Anthony Braizat

Personal information
- Date of birth: 16 August 1977 (age 49)
- Place of birth: Saint-Raphaël, Var, France
- Height: 1.76 m (5 ft 9 in)
- Position: Midfielder

Senior career*
- Years: Team / Apps / (Gls)
- 1995–1998: Cannes / 4 / (0)
- 1998–2002: Lyon / 0 / (0)
- 1999–2000: → Laval (loan) / 19 / (0)
- 2000–2001: → Etoile-Carouge (loan) / 13 / (2)
- 2002–2005: Toulouse / 36 / (9)
- 2005–2007: Cannes / 51 / (2)
- 2007–2008: ES Fréjus / 31 / (6)
- 2008–2010: Servette / 45 / (4)
- Total:  / 191 / (23)

Managerial career
- 2016: Servette
- 2017–2019: Yverdon-Sport
- 2020–2022: Stade Nyonnais
- 2022–2023: Stade Lausanne Ouchy
- 2024–2026: Neuchâtel Xamax

= Anthony Braizat =

French football coach (born 1977)

Anthony Braizat (born 16 August 1977) is a French football manager and former player.

DATA FOR ANALYSIS:
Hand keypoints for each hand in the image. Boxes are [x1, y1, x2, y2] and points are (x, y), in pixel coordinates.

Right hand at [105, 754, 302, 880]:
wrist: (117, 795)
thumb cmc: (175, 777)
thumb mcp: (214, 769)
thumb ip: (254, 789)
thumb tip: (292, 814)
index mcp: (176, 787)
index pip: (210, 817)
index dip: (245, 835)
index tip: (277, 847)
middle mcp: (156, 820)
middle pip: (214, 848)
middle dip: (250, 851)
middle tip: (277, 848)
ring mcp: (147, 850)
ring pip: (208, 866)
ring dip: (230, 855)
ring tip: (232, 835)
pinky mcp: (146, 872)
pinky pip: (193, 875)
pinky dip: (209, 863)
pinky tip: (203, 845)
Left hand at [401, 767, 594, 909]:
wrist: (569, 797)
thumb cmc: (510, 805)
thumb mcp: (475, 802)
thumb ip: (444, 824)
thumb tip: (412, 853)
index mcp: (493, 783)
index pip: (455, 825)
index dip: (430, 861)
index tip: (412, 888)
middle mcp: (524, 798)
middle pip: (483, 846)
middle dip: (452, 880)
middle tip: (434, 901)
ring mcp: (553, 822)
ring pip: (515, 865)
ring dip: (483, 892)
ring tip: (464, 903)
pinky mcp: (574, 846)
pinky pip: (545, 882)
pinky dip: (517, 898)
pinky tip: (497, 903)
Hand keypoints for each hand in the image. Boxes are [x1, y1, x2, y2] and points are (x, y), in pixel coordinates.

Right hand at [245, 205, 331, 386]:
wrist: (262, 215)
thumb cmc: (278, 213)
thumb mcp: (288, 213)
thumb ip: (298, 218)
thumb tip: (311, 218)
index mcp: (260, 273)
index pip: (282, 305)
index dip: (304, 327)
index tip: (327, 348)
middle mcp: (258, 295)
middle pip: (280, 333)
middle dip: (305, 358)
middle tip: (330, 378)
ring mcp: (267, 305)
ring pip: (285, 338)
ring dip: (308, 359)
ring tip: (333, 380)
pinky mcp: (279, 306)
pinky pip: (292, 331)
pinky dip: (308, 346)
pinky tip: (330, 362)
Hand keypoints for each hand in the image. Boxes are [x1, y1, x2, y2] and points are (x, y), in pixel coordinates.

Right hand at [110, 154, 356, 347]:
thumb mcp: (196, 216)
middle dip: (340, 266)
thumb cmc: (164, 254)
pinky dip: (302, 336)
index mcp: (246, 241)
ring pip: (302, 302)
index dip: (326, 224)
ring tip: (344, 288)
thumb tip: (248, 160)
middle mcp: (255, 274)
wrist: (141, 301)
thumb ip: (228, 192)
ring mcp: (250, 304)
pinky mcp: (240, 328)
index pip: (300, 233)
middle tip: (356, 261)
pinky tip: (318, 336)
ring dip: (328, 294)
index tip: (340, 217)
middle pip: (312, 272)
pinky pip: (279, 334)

TASK REQUIREMENTS:
Copy out the Anthony Braizat profile between "- 1998–2002: Lyon" and "Fréjus / 31 / (6)", inclusive, changing "Toulouse" to "Marseille". Rely only on the text itself, not on the lines.

ANSWER TO THIS EXERCISE:
- 1998–2002: Lyon / 0 / (0)
- 1999–2000: → Laval (loan) / 19 / (0)
- 2000–2001: → Etoile-Carouge (loan) / 13 / (2)
- 2002–2005: Marseille / 36 / (9)
- 2005–2007: Cannes / 51 / (2)
- 2007–2008: ES Fréjus / 31 / (6)